**Dataset entries:**
━━━

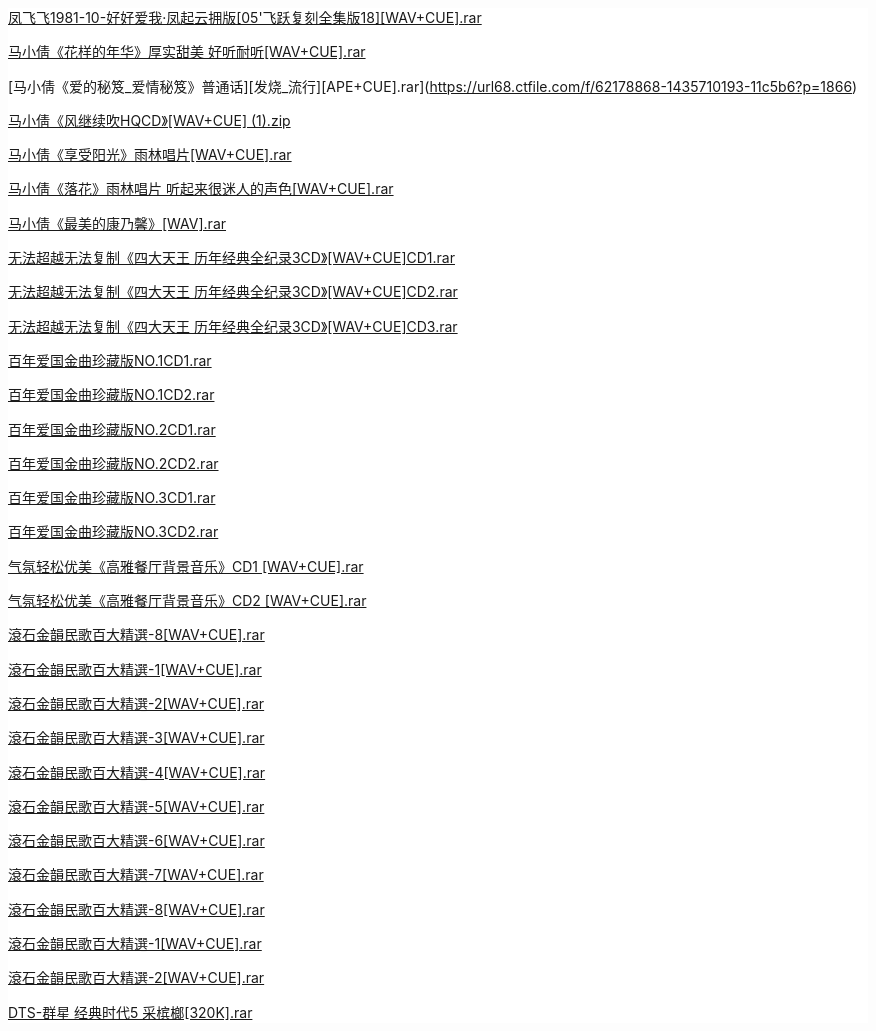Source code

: [凤飞飞1981-10-好好爱我·凤起云拥版[05'飞跃复刻全集版18][WAV+CUE].rar](https://url68.ctfile.com/f/62178868-1435676671-13519b?p=1866)

[马小倩《花样的年华》厚实甜美 好听耐听[WAV+CUE].rar](https://url68.ctfile.com/f/62178868-1435710190-f9821b?p=1866)

[马小倩《爱的秘笈_爱情秘笈》普通话][发烧_流行][APE+CUE].rar](https://url68.ctfile.com/f/62178868-1435710193-11c5b6?p=1866)

[马小倩《风继续吹HQCD》[WAV+CUE] (1).zip](https://url68.ctfile.com/f/62178868-1435710196-b5ea5a?p=1866)

[马小倩《享受阳光》雨林唱片[WAV+CUE].rar](https://url68.ctfile.com/f/62178868-1435710199-c2ca91?p=1866)

[马小倩《落花》雨林唱片 听起来很迷人的声色[WAV+CUE].rar](https://url68.ctfile.com/f/62178868-1435710202-bdd1a1?p=1866)

[马小倩《最美的康乃馨》[WAV].rar](https://url68.ctfile.com/f/62178868-1435710205-632ae5?p=1866)

[无法超越无法复制《四大天王 历年经典全纪录3CD》[WAV+CUE]CD1.rar](https://url68.ctfile.com/f/62178868-1449959161-8f0d2d?p=1866)

[无法超越无法复制《四大天王 历年经典全纪录3CD》[WAV+CUE]CD2.rar](https://url68.ctfile.com/f/62178868-1449959164-952a79?p=1866)

[无法超越无法复制《四大天王 历年经典全纪录3CD》[WAV+CUE]CD3.rar](https://url68.ctfile.com/f/62178868-1449959167-e1b3e4?p=1866)

[百年爱国金曲珍藏版NO.1CD1.rar](https://url68.ctfile.com/f/62178868-1435700182-fbf0ad?p=1866)

[百年爱国金曲珍藏版NO.1CD2.rar](https://url68.ctfile.com/f/62178868-1435700185-b9d66b?p=1866)

[百年爱国金曲珍藏版NO.2CD1.rar](https://url68.ctfile.com/f/62178868-1435700188-ef10a1?p=1866)

[百年爱国金曲珍藏版NO.2CD2.rar](https://url68.ctfile.com/f/62178868-1435700191-dcd181?p=1866)

[百年爱国金曲珍藏版NO.3CD1.rar](https://url68.ctfile.com/f/62178868-1435700194-13f54d?p=1866)

[百年爱国金曲珍藏版NO.3CD2.rar](https://url68.ctfile.com/f/62178868-1435700197-da878c?p=1866)

[气氛轻松优美《高雅餐厅背景音乐》CD1 [WAV+CUE].rar](https://url68.ctfile.com/f/62178868-1435694806-825973?p=1866)

[气氛轻松优美《高雅餐厅背景音乐》CD2 [WAV+CUE].rar](https://url68.ctfile.com/f/62178868-1435694809-d7ce2b?p=1866)

[滾石金韻民歌百大精選-8[WAV+CUE].rar](https://url68.ctfile.com/f/62178868-1449963985-993873?p=1866)

[滾石金韻民歌百大精選-1[WAV+CUE].rar](https://url68.ctfile.com/f/62178868-1449963988-ddc709?p=1866)

[滾石金韻民歌百大精選-2[WAV+CUE].rar](https://url68.ctfile.com/f/62178868-1449963991-b0179a?p=1866)

[滾石金韻民歌百大精選-3[WAV+CUE].rar](https://url68.ctfile.com/f/62178868-1449963994-e90280?p=1866)

[滾石金韻民歌百大精選-4[WAV+CUE].rar](https://url68.ctfile.com/f/62178868-1449963997-fba79c?p=1866)

[滾石金韻民歌百大精選-5[WAV+CUE].rar](https://url68.ctfile.com/f/62178868-1449964000-c956cd?p=1866)

[滾石金韻民歌百大精選-6[WAV+CUE].rar](https://url68.ctfile.com/f/62178868-1449964003-5235f6?p=1866)

[滾石金韻民歌百大精選-7[WAV+CUE].rar](https://url68.ctfile.com/f/62178868-1449964006-e648fc?p=1866)

[滾石金韻民歌百大精選-8[WAV+CUE].rar](https://url68.ctfile.com/f/62178868-1449964009-a1a4eb?p=1866)

[滾石金韻民歌百大精選-1[WAV+CUE].rar](https://url68.ctfile.com/f/62178868-1435694818-ae0d00?p=1866)

[滾石金韻民歌百大精選-2[WAV+CUE].rar](https://url68.ctfile.com/f/62178868-1435694821-17a295?p=1866)

[DTS-群星 经典时代5 采槟榔[320K].rar](https://url68.ctfile.com/f/62178868-1449981136-7ea7d7?p=1866)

━━━

**Aim of the task:** Only the lines that contain the string "雨林唱片" should be copied from the entries above.

**Completed task:**
[马小倩《享受阳光》雨林唱片[WAV+CUE].rar](https://url68.ctfile.com/f/62178868-1435710199-c2ca91?p=1866)
[马小倩《落花》雨林唱片 听起来很迷人的声色[WAV+CUE].rar](https://url68.ctfile.com/f/62178868-1435710202-bdd1a1?p=1866)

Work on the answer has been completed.